About this task: In the listing that follows, how many lines hold the string "middle"? Answer with the number only.

Available data:

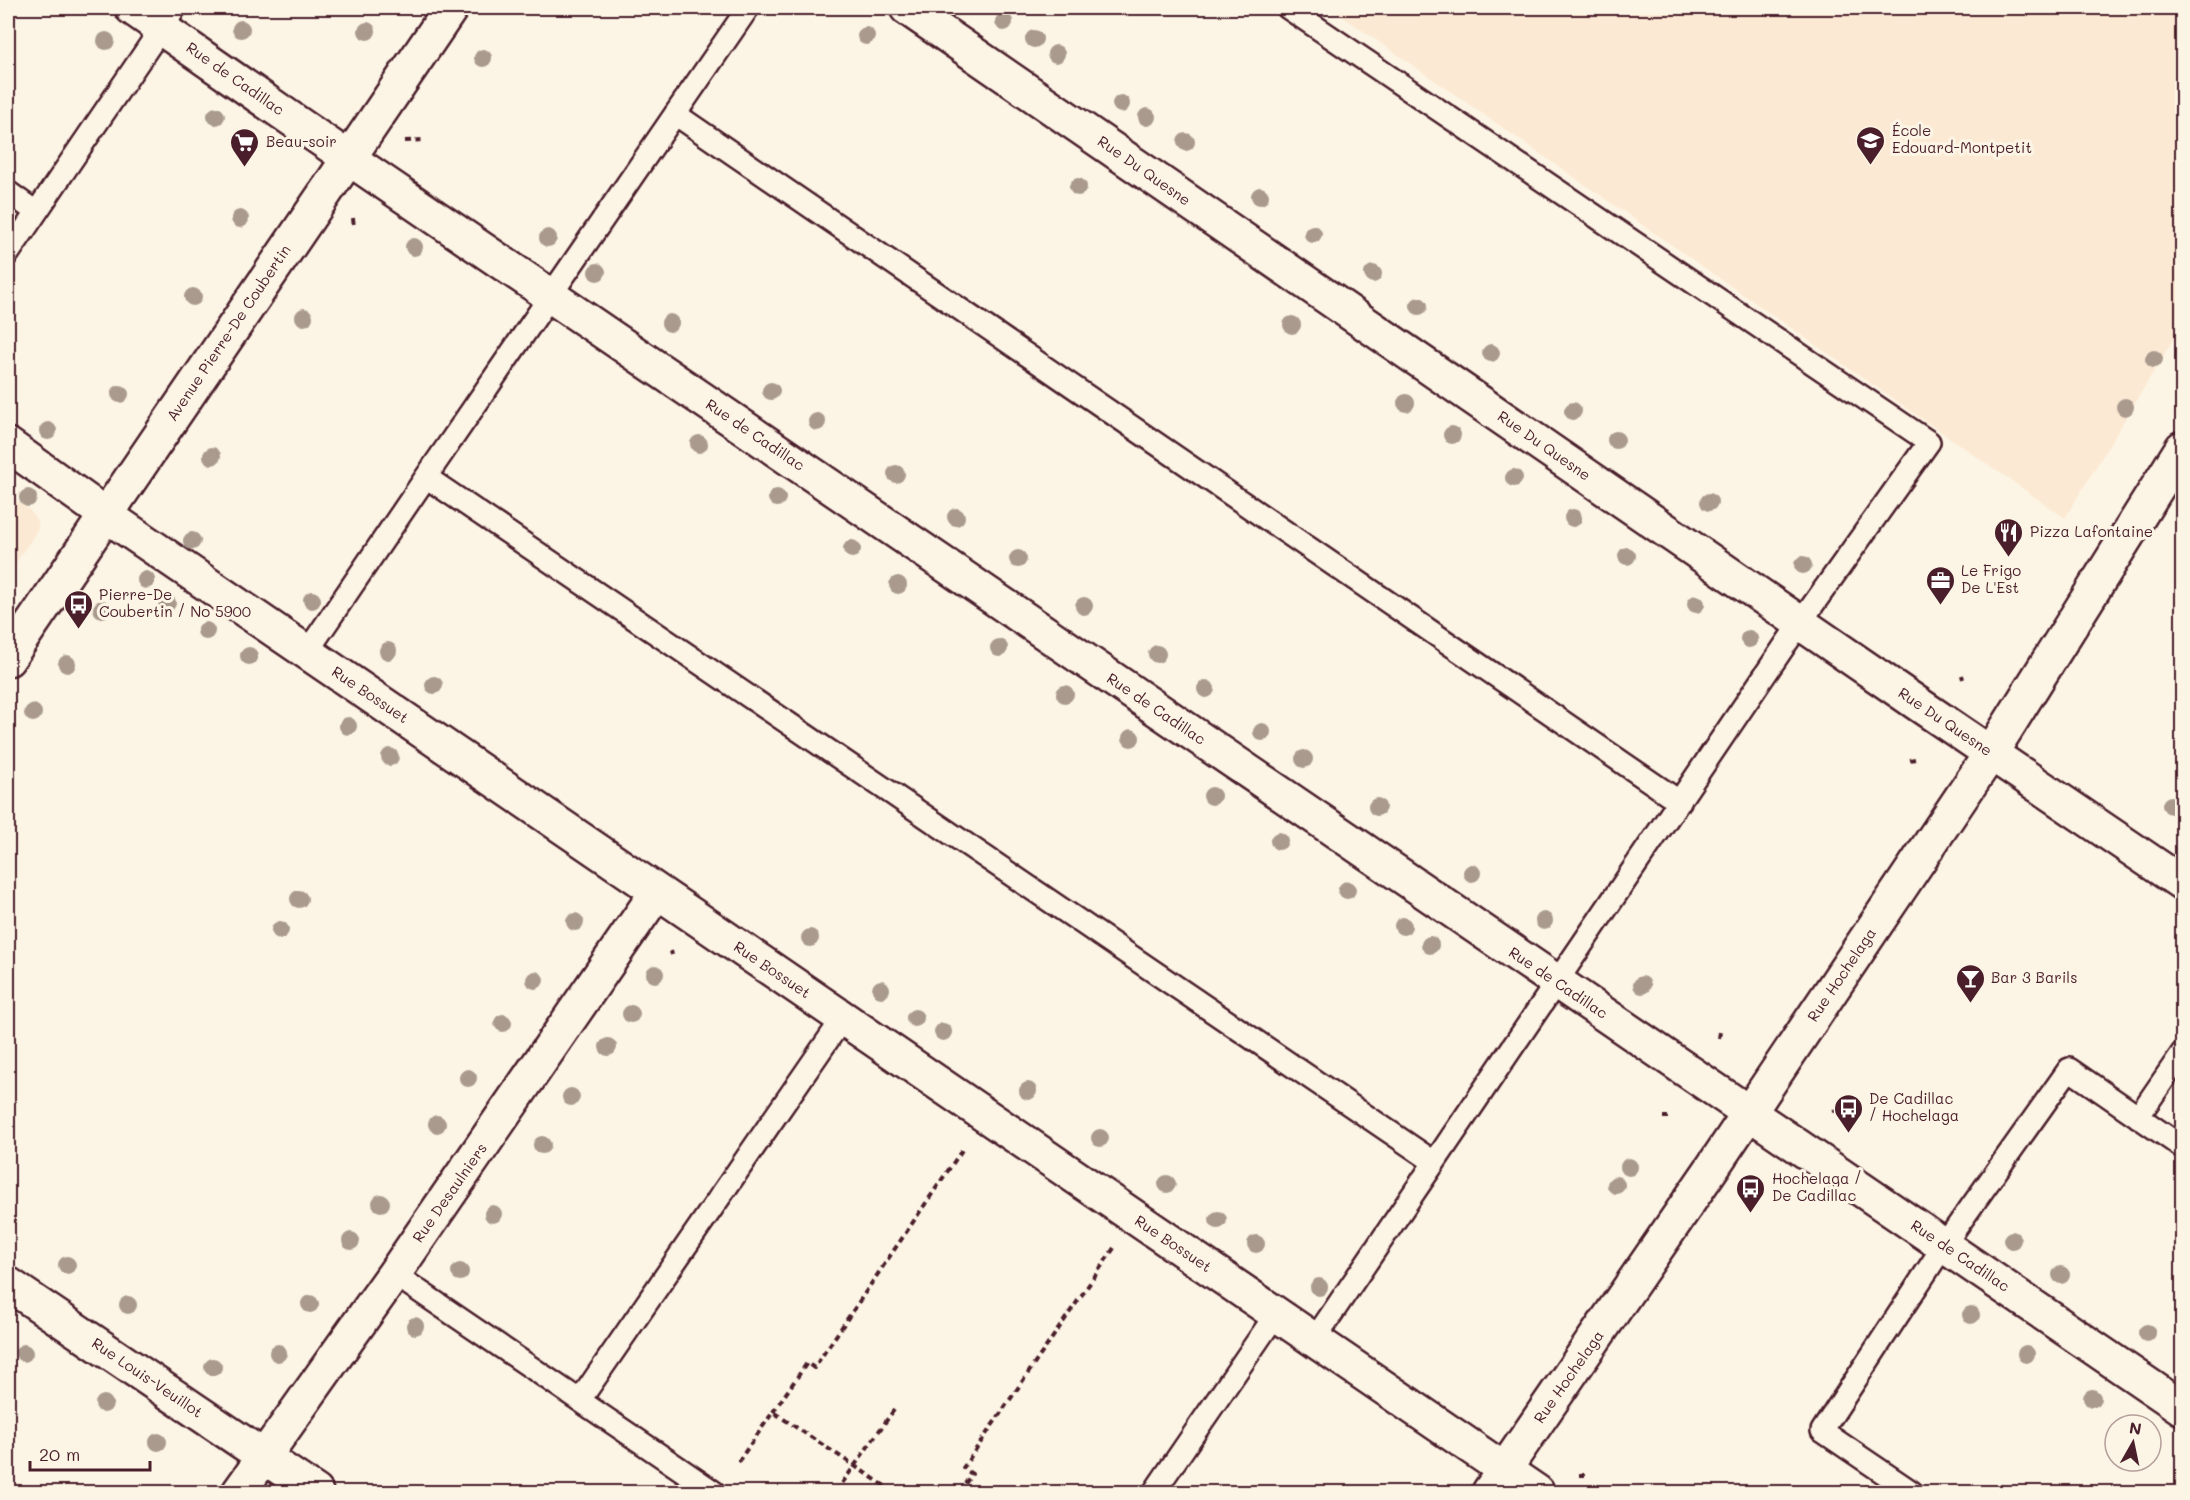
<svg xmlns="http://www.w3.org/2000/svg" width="2190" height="1500" font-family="Mali,sans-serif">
<rect width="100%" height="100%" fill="#fcf5e5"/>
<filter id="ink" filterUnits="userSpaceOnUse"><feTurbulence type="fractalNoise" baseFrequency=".0167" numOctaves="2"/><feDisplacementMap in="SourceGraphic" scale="12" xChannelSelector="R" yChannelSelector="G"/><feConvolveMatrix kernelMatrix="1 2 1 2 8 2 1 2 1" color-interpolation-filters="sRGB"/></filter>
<g filter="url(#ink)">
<path fill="#fce9d3" d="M1330,8H2182V325L2065,518Z
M8,495L31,511L39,525L35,534L8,574Z"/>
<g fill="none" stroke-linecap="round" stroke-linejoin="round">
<defs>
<path id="lane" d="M748,8L426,477L1434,1162
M1288,8L1929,442L1800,623L1314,1340
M675,114L1680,802
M8,192L36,212
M8,254L175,8
M307,652L426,477
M2138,1117L2182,1053
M394,1274L714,1492
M580,1400L843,1018
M1154,1492L1276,1314
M1912,1492L1822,1431L1944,1245L2069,1069L2182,1147"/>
<path id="street" d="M907,8L1921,706L2182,883
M8,445L106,515L1537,1492
M8,1284L316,1492
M239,1492L394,1274L657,892"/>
<path id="secondary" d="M132,8L300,125L2182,1408
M8,659L451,8
M1489,1492L1712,1168L1991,753L2182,448"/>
</defs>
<use href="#lane" stroke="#4a1f2b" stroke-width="26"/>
<use href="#street" stroke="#4a1f2b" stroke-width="38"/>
<use href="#secondary" stroke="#4a1f2b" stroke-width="38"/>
<path stroke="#4a1f2b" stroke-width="4" stroke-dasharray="6 4.5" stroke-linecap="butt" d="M405,141L422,140
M353,218L354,228
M1962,675L1963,679
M1910,760L1915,759
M671,951L672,955
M1719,1038L1720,1032
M1833,1111L1838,1110
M1663,1117H1668
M1776,1194L1777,1199
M773,1412L807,1363L814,1368L964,1147
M738,1462L773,1412L894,1492
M1579,1475H1585
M836,1492L896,1407
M959,1492L972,1474L963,1468L1114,1248"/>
<use href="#lane" stroke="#fcf5e5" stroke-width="21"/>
<use href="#street" stroke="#fcf5e5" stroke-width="33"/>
<use href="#secondary" stroke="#fcf5e5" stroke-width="33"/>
</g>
<g fill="#aa9a8e">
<circle cx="1004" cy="22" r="9"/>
<circle cx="241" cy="29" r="9"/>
<circle cx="367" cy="31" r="9"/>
<circle cx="866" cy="36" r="9"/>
<circle cx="1034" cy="39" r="9"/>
<circle cx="106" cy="41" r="9"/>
<circle cx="1056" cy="54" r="9"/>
<circle cx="483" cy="58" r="9"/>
<circle cx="1121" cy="104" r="9"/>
<circle cx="216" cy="116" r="9"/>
<circle cx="1147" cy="117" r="9"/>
<circle cx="1186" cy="142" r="9"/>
<circle cx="1078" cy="187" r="9"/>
<circle cx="1260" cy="196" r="9"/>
<circle cx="240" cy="219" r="9"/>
<circle cx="1313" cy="234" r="9"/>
<circle cx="548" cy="238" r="9"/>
<circle cx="414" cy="247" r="9"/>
<circle cx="597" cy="272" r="9"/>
<circle cx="1373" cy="274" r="9"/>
<circle cx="193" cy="297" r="9"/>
<circle cx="1419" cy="306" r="9"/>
<circle cx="304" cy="317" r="9"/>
<circle cx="670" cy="323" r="9"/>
<circle cx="1292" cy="325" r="9"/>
<circle cx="1491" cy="353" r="9"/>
<circle cx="2154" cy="359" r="9"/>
<circle cx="771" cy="391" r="9"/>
<circle cx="120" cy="394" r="9"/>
<circle cx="1406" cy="403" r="9"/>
<circle cx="2125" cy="407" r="9"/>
<circle cx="1573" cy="411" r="9"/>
<circle cx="817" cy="422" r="9"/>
<circle cx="48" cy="431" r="9"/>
<circle cx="1452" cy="435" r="9"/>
<circle cx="1616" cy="440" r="9"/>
<circle cx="699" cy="444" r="9"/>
<circle cx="212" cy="456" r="9"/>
<circle cx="896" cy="474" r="9"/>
<circle cx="1514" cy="478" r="9"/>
<circle cx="28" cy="498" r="9"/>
<circle cx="777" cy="498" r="9"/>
<circle cx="1709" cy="502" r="9"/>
<circle cx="956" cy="517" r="9"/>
<circle cx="1573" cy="518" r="9"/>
<circle cx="192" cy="541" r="9"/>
<circle cx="852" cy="549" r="9"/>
<circle cx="1627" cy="556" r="9"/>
<circle cx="1018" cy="559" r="9"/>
<circle cx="1803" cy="565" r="9"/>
<circle cx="146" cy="580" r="9"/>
<circle cx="898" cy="585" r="9"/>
<circle cx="312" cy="600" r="9"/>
<circle cx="167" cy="603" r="9"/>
<circle cx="1696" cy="604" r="9"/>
<circle cx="1084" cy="606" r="9"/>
<circle cx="102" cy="609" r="9"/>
<circle cx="206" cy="631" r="9"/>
<circle cx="1749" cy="639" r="9"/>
<circle cx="999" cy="648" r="9"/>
<circle cx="388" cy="651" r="9"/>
<circle cx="1157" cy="654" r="9"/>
<circle cx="249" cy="656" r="9"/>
<circle cx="67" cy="664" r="9"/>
<circle cx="434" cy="685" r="9"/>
<circle cx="1206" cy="689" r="9"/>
<circle cx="1065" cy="694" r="9"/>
<circle cx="33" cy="713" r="9"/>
<circle cx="348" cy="726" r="9"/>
<circle cx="1262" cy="732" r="9"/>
<circle cx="1131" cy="738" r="9"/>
<circle cx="390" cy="757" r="9"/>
<circle cx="1304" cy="759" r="9"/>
<circle cx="1212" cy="796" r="9"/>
<circle cx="2171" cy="805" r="9"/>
<circle cx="1377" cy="807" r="9"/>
<circle cx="1279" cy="841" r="9"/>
<circle cx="1472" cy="873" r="9"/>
<circle cx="1347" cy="890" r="9"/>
<circle cx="299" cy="899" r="9"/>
<circle cx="1544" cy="921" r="9"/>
<circle cx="575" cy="922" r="9"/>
<circle cx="1403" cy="926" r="9"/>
<circle cx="280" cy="930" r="9"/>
<circle cx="810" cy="938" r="9"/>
<circle cx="1430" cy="945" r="9"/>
<circle cx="655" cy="974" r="9"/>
<circle cx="535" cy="980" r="9"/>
<circle cx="1642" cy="985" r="9"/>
<circle cx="881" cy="989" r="9"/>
<circle cx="631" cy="1014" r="9"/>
<circle cx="915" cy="1018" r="9"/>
<circle cx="503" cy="1023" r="9"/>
<circle cx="943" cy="1032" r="9"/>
<circle cx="608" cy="1047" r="9"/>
<circle cx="468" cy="1078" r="9"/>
<circle cx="1028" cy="1091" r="9"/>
<circle cx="571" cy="1097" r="9"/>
<circle cx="437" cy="1124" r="9"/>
<circle cx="1100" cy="1138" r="9"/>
<circle cx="542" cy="1145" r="9"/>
<circle cx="1629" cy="1167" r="9"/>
<circle cx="1167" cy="1184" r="9"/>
<circle cx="1616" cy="1185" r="9"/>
<circle cx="381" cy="1203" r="9"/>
<circle cx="493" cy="1214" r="9"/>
<circle cx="1218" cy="1220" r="9"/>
<circle cx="2012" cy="1240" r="9"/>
<circle cx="351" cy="1241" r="9"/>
<circle cx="1256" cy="1244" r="9"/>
<circle cx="67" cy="1265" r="9"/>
<circle cx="460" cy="1272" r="9"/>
<circle cx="2061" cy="1275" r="9"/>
<circle cx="1319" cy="1287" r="9"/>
<circle cx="310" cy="1304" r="9"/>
<circle cx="128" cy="1305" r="9"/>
<circle cx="1971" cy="1315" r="9"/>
<circle cx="415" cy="1326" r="9"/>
<circle cx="2147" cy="1333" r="9"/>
<circle cx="24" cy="1353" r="9"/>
<circle cx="278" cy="1353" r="9"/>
<circle cx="2026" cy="1354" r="9"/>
<circle cx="213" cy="1367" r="9"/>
<circle cx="2092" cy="1398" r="9"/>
<circle cx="104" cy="1404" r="9"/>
<circle cx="158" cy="1442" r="9"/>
</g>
</g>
<defs>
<symbol id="school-pin" viewBox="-11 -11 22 30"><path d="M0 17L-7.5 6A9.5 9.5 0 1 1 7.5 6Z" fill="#4a1f2b" stroke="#fcf5e5"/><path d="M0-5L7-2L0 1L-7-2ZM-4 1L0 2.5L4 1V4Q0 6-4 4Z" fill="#fff"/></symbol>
<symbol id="supermarket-pin" viewBox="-11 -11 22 30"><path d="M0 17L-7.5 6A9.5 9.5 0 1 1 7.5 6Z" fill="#4a1f2b" stroke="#fcf5e5"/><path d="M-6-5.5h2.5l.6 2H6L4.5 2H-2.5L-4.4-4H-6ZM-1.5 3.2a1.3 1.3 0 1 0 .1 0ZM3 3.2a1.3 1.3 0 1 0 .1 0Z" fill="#fff"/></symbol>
<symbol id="restaurant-pin" viewBox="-11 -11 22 30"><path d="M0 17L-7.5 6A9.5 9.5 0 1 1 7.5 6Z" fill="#4a1f2b" stroke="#fcf5e5"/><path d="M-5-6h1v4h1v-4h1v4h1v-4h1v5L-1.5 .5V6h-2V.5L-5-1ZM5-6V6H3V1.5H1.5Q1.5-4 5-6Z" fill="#fff"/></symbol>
<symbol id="office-pin" viewBox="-11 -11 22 30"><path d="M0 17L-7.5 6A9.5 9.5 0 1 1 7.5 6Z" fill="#4a1f2b" stroke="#fcf5e5"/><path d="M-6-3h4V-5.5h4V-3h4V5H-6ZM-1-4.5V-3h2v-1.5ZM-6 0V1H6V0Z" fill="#fff"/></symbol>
<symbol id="bus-pin" viewBox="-11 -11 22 30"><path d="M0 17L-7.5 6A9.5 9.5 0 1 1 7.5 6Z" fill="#4a1f2b" stroke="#fcf5e5"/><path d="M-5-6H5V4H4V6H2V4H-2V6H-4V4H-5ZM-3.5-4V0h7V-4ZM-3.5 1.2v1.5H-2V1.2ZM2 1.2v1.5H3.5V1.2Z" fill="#fff"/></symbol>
<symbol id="bar-pin" viewBox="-11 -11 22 30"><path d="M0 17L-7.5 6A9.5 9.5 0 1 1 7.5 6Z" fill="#4a1f2b" stroke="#fcf5e5"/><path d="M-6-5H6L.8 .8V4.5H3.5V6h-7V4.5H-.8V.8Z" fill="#fff"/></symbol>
</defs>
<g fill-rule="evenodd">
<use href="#school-pin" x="1854" y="124" width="33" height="45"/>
<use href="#supermarket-pin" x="228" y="126" width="33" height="45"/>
<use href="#restaurant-pin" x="1992" y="516" width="33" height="45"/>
<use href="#office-pin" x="1924" y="564" width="33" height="45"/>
<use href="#bus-pin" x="62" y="588" width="33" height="45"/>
<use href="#bar-pin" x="1954" y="962" width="33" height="45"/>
<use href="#bus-pin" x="1832" y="1092" width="33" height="45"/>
<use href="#bus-pin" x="1734" y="1172" width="33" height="45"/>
</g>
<g text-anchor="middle" stroke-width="6" stroke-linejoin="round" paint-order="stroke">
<g font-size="15" fill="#4a1f2b" stroke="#fcf5e5">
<text transform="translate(235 79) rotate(35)" y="5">Rue de Cadillac</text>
<text transform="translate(1144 171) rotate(35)" y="5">Rue Du Quesne</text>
<text transform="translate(229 333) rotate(-56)" y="5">Avenue Pierre-De Coubertin</text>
<text transform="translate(755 435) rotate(34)" y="5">Rue de Cadillac</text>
<text transform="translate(1544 446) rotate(35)" y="5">Rue Du Quesne</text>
<text transform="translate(370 695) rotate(34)" y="5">Rue Bossuet</text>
<text transform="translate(1156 709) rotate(34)" y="5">Rue de Cadillac</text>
<text transform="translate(1945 722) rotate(34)" y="5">Rue Du Quesne</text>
<text transform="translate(772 970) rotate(34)" y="5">Rue Bossuet</text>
<text transform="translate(1842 975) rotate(-56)" y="5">Rue Hochelaga</text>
<text transform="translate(1558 983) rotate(34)" y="5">Rue de Cadillac</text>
<text transform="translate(450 1193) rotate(-55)" y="5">Rue Desaulniers</text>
<text transform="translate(1173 1244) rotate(34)" y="5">Rue Bossuet</text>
<text transform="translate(1960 1256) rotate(34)" y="5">Rue de Cadillac</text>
<text transform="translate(1569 1377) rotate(-55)" y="5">Rue Hochelaga</text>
<text transform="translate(147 1378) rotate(34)" y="5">Rue Louis-Veuillot</text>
</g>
<g font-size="15" fill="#4a1f2b" stroke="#fcf5e5" text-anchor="start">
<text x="1892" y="136">École<tspan x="1892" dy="17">Edouard-Montpetit</tspan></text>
<text x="266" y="147">Beau-soir</text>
<text x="2030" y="537">Pizza Lafontaine</text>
<text x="1961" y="576">Le Frigo<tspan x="1961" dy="17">De L'Est</tspan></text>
<text x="99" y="600">Pierre-De<tspan x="99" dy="17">Coubertin / No 5900</tspan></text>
<text x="1991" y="983">Bar 3 Barils</text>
<text x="1869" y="1104">De Cadillac<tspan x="1869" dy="17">/ Hochelaga</tspan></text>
<text x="1772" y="1184">Hochelaga /<tspan x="1772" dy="17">De Cadillac</tspan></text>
</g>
</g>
<rect width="2190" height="1500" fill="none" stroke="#fcf5e5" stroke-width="30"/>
<rect x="15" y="15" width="2160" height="1470" fill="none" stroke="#4a1f2b" stroke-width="2" filter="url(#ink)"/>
<g transform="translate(2133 1443) rotate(9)"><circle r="28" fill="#fcf5e5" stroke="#b59f9b" stroke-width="1.5"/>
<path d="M0-4.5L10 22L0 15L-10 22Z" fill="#4a1f2b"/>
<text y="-9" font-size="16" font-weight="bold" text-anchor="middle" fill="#4a1f2b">N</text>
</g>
<path d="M30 1461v9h120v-9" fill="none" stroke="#4a1f2b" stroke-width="3"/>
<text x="39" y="1461" font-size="18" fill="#4a1f2b" stroke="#fcf5e5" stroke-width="4.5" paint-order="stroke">20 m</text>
</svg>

Result for this task: 2